> _TEXTO PROPORCIONADO_
○ ○ ○ ○ ○ ○ ○
Dame tu mano y ven conmigo

Estamos en el ecuador de la Cuaresma. El tiempo corre tan rápido que pronto llegará la Pascua. Es el momento de detenerse un poco. Comenzamos el pasado día 14 de febrero recordando que somos polvo enamorado. El primer domingo de Cuaresma aprendimos a encontrar a Dios en algunos escenarios: el arcoíris, el desierto y el lago. El segundo domingo supimos mejor quiénes somos cada uno de nosotros a partir de la identidad de Jesús. Si Él es el Hijo amado, también nosotros somos hijos amados por Dios. El tercer domingo, la palabra de Dios nos mostró los caminos que conducen a una vida auténtica. La combinación de vida cotidiana (con sus luces y sombras, sus luchas y anhelos) y Palabra de Dios nos va tonificando más de lo que a simple vista parece. Donde nosotros no vemos ningún cambio, Dios va realizando su obra de transformación. Toma el pan y el vino de nuestras vidas ordinarias y lo va convirtiendo en ofrenda eucarística para que un día se convierta también en su Cuerpo y Sangre. Me gusta mucho contemplar la vida de cada uno de nosotros y el movimiento del universo y de la historia como un gran proceso de transformación eucarística hasta llegar a la plenitud del Cristo total. Es probable que en esta comprensión influyera mucho la Misa sobre el mundo de Teilhard de Chardin, leída en mis años juveniles.

De todos modos, hoy quiero detenerme en uno de los himnos de la Liturgia de las Horas que cantamos en el tiempo de Cuaresma. La primera estrofa corre así:

Libra mis ojos de la muerte;
dales la luz que es su destino.
Yo, como el ciego del camino,
pido un milagro para verte.
○ ○ ○ ○ ○ ○ ○
> _DATOS PROPORCIONADOS_
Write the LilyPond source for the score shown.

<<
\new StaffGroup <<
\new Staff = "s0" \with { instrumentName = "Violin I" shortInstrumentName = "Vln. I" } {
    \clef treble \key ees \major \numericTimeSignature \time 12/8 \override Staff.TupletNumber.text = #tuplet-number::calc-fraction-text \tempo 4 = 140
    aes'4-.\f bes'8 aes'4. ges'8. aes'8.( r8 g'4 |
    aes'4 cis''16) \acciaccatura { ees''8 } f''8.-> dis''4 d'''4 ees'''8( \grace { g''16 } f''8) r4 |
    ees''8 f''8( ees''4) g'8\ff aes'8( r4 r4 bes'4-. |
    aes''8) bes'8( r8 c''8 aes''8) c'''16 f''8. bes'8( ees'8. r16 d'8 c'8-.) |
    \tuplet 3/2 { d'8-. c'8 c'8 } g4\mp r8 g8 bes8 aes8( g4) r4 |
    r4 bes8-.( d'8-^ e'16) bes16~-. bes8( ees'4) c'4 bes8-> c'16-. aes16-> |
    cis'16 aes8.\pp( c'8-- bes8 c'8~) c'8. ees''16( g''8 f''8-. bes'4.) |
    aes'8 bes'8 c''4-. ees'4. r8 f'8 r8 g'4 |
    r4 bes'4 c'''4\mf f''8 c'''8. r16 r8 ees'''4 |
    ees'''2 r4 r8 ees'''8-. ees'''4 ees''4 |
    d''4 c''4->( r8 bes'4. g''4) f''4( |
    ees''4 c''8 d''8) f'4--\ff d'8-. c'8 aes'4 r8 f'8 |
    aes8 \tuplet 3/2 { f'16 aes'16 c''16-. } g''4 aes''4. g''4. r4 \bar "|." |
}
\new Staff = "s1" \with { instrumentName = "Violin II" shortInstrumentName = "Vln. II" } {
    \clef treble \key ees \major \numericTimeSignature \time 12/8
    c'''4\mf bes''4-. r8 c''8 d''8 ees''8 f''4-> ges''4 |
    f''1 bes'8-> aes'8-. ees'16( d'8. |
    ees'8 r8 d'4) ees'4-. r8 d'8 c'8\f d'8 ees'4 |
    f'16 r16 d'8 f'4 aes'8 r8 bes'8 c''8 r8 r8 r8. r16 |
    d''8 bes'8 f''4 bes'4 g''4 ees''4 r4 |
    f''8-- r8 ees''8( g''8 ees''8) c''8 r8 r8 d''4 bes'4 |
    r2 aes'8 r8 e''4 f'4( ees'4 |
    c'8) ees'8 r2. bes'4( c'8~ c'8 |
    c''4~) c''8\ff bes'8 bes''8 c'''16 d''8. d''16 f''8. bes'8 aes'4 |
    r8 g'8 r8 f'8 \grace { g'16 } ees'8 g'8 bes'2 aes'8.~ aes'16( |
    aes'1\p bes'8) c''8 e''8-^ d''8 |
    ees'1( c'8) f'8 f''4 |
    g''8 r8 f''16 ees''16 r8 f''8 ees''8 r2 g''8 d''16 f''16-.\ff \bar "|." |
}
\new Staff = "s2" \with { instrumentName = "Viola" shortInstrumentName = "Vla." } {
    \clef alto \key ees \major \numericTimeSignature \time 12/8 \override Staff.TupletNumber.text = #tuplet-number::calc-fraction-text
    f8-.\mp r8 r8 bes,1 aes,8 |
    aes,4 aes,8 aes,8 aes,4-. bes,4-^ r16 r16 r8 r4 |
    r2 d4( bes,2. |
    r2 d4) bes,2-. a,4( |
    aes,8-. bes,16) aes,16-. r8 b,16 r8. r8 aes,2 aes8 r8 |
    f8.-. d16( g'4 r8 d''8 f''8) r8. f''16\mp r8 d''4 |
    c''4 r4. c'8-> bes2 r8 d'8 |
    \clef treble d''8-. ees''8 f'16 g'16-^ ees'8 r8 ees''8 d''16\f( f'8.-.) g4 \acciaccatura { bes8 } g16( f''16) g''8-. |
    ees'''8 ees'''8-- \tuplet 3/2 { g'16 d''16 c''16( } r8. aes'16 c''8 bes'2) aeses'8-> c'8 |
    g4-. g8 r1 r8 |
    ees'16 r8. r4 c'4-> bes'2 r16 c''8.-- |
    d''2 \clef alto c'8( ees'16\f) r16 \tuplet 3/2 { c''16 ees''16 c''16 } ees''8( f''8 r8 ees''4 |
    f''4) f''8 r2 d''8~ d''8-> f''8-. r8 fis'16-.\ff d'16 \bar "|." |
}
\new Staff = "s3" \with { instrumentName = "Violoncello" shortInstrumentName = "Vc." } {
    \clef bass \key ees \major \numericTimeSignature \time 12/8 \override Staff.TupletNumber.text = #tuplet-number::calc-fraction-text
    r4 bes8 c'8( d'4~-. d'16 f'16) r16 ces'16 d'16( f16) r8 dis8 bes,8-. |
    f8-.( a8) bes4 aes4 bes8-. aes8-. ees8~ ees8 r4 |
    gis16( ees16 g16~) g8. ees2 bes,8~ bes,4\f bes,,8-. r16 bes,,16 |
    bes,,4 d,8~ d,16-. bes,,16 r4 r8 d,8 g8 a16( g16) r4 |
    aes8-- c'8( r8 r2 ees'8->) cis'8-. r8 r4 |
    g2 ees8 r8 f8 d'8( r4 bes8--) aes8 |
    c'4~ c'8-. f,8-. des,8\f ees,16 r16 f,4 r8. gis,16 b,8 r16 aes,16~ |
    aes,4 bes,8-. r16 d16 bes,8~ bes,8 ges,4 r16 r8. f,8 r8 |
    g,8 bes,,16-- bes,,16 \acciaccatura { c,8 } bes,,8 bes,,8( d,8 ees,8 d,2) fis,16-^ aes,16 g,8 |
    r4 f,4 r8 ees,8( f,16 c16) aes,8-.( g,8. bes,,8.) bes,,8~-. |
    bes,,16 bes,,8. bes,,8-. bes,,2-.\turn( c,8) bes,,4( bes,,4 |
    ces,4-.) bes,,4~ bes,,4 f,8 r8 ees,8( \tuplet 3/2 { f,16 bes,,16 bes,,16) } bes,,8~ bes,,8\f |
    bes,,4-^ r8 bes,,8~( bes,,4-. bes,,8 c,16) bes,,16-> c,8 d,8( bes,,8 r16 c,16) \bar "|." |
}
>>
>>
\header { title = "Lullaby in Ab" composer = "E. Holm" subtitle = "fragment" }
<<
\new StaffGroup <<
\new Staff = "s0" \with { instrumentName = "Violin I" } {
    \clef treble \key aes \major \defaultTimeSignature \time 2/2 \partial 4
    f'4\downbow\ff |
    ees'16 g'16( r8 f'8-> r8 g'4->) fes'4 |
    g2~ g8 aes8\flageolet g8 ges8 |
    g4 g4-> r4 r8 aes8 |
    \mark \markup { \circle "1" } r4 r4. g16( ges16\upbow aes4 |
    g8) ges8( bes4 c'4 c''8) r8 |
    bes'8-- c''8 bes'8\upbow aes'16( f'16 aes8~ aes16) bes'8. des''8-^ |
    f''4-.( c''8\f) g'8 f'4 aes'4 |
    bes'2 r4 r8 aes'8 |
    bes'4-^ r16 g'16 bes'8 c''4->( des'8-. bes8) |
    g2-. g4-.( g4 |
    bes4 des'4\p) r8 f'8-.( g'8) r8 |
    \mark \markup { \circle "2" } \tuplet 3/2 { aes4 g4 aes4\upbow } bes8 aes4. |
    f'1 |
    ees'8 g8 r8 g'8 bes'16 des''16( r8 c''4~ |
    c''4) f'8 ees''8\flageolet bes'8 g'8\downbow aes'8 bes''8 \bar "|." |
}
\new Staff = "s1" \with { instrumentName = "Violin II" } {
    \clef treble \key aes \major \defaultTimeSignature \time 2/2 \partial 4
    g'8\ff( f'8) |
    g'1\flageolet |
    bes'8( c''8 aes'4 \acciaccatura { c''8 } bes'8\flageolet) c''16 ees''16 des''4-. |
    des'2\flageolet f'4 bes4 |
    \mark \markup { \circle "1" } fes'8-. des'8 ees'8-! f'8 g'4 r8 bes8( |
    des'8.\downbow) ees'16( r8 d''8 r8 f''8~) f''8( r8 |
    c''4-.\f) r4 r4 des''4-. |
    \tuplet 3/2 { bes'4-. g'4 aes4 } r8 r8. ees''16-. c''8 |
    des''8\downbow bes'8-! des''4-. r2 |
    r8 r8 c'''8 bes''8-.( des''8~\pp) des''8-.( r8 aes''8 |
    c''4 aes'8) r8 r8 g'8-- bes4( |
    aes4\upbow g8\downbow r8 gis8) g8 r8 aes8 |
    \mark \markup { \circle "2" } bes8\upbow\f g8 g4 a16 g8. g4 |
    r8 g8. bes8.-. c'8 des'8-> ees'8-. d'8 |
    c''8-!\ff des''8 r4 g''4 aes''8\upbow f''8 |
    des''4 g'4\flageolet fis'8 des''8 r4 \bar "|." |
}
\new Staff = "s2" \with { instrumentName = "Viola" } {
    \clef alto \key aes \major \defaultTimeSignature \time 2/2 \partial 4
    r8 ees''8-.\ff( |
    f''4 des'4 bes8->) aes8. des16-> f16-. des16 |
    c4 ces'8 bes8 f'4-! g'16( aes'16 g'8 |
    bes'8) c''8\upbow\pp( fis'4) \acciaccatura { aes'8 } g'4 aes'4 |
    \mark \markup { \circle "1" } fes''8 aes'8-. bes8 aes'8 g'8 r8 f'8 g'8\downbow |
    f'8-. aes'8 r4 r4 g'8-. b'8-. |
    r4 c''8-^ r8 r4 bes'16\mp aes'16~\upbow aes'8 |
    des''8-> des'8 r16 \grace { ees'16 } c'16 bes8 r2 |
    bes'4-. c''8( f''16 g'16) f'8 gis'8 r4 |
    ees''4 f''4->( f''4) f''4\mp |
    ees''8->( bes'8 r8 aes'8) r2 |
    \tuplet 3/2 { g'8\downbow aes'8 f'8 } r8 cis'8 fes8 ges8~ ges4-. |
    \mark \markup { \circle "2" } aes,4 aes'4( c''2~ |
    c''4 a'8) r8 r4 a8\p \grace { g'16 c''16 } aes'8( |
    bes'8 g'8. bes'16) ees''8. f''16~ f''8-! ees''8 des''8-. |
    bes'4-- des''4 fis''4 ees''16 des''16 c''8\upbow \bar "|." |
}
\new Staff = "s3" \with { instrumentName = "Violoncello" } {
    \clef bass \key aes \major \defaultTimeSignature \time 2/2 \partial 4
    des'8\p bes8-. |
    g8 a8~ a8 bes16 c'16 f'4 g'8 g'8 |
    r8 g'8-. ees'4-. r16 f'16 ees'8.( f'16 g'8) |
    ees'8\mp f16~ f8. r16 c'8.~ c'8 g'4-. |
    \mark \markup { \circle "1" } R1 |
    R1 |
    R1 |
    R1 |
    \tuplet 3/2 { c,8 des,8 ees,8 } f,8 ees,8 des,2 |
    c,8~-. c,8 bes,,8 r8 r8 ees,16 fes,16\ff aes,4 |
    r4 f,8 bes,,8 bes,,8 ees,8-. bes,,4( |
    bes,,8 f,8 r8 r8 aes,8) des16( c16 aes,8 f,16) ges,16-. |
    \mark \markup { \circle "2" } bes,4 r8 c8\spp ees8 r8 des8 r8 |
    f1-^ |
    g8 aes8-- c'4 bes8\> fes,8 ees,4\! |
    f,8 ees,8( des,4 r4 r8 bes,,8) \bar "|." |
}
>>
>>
○ ○ ○ ○ ○ ○ ○
> _TAREAS ASIGNADAS_
**a)** Reporta cada línea de los registros que contenga la cadena "upbow", copiándola completa. Se distingue entre mayúsculas y minúsculas.
**b)** Continúa el texto sobre la Cuaresma y el himno desde el punto en que termina.
El texto y los registros no guardan ninguna relación entre sí.

> _RESPUESTAS EN ORDEN_
**a)**
    \mark \markup { \circle "1" } r4 r4. g16( ges16\upbow aes4 |
    bes'8-- c''8 bes'8\upbow aes'16( f'16 aes8~ aes16) bes'8. des''8-^ |
    \mark \markup { \circle "2" } \tuplet 3/2 { aes4 g4 aes4\upbow } bes8 aes4. |
    aes4\upbow g8\downbow r8 gis8) g8 r8 aes8 |
    \mark \markup { \circle "2" } bes8\upbow\f g8 g4 a16 g8. g4 |
    c''8-!\ff des''8 r4 g''4 aes''8\upbow f''8 |
    bes'8) c''8\upbow\pp( fis'4) \acciaccatura { aes'8 } g'4 aes'4 |
    r4 c''8-^ r8 r4 bes'16\mp aes'16~\upbow aes'8 |
    bes'4-- des''4 fis''4 ees''16 des''16 c''8\upbow \bar "|." |

**b)**
Me veo como ese ciego del camino que pide un milagro para ver a Jesús. Es como si no me contentara con una fe desnuda. La gente que me rodea pide signos. Cada vez que leo las entrevistas de los personajes de La Contra me encuentro con hombres y mujeres muy interesantes. Muchos se declaran ateos y agnósticos. ¿Tan oscuro es el misterio de Dios o es que nosotros mismos nos hemos ido volviendo ciegos? ¿Por qué los campesinos que conocí en la Costa Abajo panameña parecen creer en Dios con naturalidad y tantos de mis paisanos europeos dicen que no lo conocen o se refugian en un aséptico no sabe/no contesta? ¿Hay que ser pobre y poco instruido para creer en Dios? ¿No es posible barruntar su misterio en un laboratorio de física o en una redacción de periódico?

La segunda estrofa me ofrece un inicio de respuesta porque no formula principios abstractos sino peticiones concretas. La hago mía sin ninguna dificultad:

Haz de esta piedra de mis manos
una herramienta constructiva;
cura su fiebre posesiva
y ábrela al bien de mis hermanos.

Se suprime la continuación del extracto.